- EXTRACTED TEXT:
Written by Gabriela Vatu
Last updated May 27, 2021

Because things seemed to have settled some with the Meltdown and Spectre CPU security vulnerabilities that were revealed last month, it seems that's not in our cards - researchers have managed to come up with further exploits beyond those presented in the early proof-of-concept paper.

The latest exploits were prepped by security researchers from Princeton University and chip designer Nvidia and their findings were published in a paper called "MeltdownPrime and SpectrePrime: Automatically-Synthesized Attacks Exploiting Invalidation-Based Coherence Protocols." In short, they found new ways to conduct side-channel timing attacks by leveraging the two vulnerabilities, The Register reports.

That boils down to malware extracting sensitive information like passwords from vulnerable computer's memory.

Now, there's good news and bad news. The good news is that those software updates that companies are rolling out in the hopes of mitigating the impact of the two CPU vulnerabilities may stop these new exploits. The bad news is that the changes Intel and other CPU makers are working on at a hardware level may not be enough to fight off the attacks. According to the researchers, the exploits attack flaws that are embedded into modern chip architecture and will be difficult to overcome.

The researchers have not released the exploit codes they cooked up so that they could protect everyone.

Fresh Exploits for Meltdown and Spectre Vulnerabilities Discovered

The problem continues to be the fact that aside from Intel, Apple and AMD have been pretty hush about how the two vulnerabilities affect their CPUs, as well as how their performance may be impacted by the announced patches.

Hopefully, CPU makers will manage to find a way to resolve the hardware design issues that allowed the two vulnerabilities in the first place. Until then, Intel, for instance, has expanded its bug bounty program to offer hefty prizes to researchers who discovered flaws related to Meltdown and Spectre. That's always a good idea, of course, since even blackhats may put on a white hat in order to earn some hard cash while also doing the world a favor.

- PROVIDED RECORDS:
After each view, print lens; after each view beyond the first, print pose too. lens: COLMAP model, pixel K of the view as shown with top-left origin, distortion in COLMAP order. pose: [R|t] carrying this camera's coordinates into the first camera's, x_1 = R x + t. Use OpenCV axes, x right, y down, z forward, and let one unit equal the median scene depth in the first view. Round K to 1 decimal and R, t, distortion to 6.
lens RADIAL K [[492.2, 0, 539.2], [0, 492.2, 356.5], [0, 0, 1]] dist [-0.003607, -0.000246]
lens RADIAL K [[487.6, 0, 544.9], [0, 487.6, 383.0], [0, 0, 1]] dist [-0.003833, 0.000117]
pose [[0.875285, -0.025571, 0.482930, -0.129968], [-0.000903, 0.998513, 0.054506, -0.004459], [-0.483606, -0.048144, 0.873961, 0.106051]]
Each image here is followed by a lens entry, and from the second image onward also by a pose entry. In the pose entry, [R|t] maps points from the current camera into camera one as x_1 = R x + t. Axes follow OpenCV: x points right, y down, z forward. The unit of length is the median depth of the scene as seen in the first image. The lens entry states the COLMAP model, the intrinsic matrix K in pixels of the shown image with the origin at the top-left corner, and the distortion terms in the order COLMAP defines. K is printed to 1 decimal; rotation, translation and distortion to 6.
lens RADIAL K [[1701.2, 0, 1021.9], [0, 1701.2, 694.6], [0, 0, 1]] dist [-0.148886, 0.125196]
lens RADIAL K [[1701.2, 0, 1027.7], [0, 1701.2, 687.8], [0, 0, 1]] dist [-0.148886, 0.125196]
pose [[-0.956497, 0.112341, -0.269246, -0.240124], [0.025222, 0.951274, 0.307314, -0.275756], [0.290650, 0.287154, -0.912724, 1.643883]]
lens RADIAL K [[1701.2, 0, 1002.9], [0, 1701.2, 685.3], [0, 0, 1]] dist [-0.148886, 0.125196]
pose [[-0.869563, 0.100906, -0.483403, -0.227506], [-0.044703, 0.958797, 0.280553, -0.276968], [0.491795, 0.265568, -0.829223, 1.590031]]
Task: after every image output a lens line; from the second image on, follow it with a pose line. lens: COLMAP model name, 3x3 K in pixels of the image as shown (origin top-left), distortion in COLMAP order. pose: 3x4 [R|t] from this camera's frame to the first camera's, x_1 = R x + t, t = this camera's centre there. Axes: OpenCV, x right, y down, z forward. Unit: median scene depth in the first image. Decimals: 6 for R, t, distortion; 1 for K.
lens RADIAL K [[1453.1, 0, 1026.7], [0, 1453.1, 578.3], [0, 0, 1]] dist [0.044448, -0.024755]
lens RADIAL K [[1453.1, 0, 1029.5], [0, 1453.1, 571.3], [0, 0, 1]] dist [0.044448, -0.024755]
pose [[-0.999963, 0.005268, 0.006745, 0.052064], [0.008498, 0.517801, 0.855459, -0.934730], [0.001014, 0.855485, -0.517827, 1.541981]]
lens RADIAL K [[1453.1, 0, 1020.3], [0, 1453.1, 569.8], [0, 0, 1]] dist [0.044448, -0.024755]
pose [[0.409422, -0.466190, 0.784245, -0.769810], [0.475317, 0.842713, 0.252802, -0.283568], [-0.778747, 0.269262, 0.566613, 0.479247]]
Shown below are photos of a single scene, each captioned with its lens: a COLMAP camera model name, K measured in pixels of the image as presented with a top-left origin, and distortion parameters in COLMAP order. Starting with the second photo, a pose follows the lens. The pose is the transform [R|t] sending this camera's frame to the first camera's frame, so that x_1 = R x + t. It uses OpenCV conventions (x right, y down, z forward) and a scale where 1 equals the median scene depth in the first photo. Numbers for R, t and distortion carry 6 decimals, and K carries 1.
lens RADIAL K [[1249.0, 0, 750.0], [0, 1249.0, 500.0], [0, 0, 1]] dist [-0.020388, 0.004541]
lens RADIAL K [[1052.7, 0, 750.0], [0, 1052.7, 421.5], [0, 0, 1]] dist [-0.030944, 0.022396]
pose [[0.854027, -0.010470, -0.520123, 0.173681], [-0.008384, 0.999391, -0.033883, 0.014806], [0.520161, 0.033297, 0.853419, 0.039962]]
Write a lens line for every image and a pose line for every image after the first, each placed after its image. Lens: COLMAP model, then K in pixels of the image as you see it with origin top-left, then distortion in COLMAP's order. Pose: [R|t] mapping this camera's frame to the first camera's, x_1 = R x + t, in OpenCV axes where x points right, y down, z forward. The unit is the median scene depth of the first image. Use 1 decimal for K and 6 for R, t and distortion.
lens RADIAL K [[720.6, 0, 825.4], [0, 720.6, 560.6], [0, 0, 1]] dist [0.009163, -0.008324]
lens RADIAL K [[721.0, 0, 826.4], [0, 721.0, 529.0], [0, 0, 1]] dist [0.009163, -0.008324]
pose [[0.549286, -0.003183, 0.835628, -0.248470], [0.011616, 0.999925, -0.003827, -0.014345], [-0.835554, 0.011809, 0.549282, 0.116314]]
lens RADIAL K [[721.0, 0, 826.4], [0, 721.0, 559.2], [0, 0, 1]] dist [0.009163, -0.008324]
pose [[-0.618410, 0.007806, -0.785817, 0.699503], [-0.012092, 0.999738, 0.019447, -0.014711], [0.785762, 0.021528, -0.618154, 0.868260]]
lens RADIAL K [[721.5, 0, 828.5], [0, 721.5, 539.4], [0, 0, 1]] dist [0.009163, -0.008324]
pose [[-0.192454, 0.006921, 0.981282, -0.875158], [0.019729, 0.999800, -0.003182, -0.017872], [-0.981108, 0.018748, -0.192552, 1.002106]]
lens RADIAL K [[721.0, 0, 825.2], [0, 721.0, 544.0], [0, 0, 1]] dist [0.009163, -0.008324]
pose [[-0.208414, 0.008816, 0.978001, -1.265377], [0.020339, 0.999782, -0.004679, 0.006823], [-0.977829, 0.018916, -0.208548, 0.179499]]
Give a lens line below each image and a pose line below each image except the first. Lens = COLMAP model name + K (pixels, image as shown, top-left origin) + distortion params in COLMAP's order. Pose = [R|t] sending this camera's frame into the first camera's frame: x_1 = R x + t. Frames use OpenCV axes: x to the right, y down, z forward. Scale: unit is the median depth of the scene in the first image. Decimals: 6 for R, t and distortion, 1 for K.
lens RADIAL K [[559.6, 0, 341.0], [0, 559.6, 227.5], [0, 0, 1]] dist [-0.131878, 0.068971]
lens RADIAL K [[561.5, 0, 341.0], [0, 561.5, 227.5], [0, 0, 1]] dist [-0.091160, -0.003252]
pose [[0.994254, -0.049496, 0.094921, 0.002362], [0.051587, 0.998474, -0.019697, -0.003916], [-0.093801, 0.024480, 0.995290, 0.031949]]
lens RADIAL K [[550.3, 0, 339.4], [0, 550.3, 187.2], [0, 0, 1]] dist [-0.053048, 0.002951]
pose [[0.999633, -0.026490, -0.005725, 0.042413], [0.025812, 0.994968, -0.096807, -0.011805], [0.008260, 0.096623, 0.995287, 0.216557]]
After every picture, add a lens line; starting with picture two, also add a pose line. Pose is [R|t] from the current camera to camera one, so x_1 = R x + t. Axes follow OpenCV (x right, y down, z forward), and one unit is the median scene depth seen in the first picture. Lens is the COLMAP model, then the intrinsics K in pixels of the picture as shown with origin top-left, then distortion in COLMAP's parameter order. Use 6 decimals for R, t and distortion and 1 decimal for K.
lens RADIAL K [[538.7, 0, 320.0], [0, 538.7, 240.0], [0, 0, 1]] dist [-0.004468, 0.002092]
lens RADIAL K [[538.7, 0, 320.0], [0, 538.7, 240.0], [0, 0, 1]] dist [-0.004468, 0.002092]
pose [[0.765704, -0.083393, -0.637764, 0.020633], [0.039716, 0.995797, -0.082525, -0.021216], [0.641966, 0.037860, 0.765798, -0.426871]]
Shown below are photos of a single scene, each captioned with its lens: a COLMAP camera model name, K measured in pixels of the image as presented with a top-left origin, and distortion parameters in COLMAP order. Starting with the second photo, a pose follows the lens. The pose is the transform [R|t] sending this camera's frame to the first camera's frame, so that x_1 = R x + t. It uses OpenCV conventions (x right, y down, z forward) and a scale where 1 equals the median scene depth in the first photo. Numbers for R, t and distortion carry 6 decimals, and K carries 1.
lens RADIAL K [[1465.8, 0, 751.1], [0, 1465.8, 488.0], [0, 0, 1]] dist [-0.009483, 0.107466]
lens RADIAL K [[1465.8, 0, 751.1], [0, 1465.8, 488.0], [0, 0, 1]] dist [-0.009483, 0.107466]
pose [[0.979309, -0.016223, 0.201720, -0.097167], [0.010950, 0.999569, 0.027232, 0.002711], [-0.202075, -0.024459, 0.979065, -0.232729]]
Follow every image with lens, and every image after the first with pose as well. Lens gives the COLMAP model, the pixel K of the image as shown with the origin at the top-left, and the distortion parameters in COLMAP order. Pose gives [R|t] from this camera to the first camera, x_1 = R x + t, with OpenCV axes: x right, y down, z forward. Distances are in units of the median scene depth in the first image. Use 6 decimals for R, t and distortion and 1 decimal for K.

- ASSIGNMENT: In the article on the new Meltdown and Spectre exploits, change "Nvidia" to "NVIDIA" and give the passage from "The latest exploits" to "The Register reports." with that edit.

- RESULT OF THIS TASK:
The latest exploits were prepped by security researchers from Princeton University and chip designer NVIDIA and their findings were published in a paper called "MeltdownPrime and SpectrePrime: Automatically-Synthesized Attacks Exploiting Invalidation-Based Coherence Protocols." In short, they found new ways to conduct side-channel timing attacks by leveraging the two vulnerabilities, The Register reports.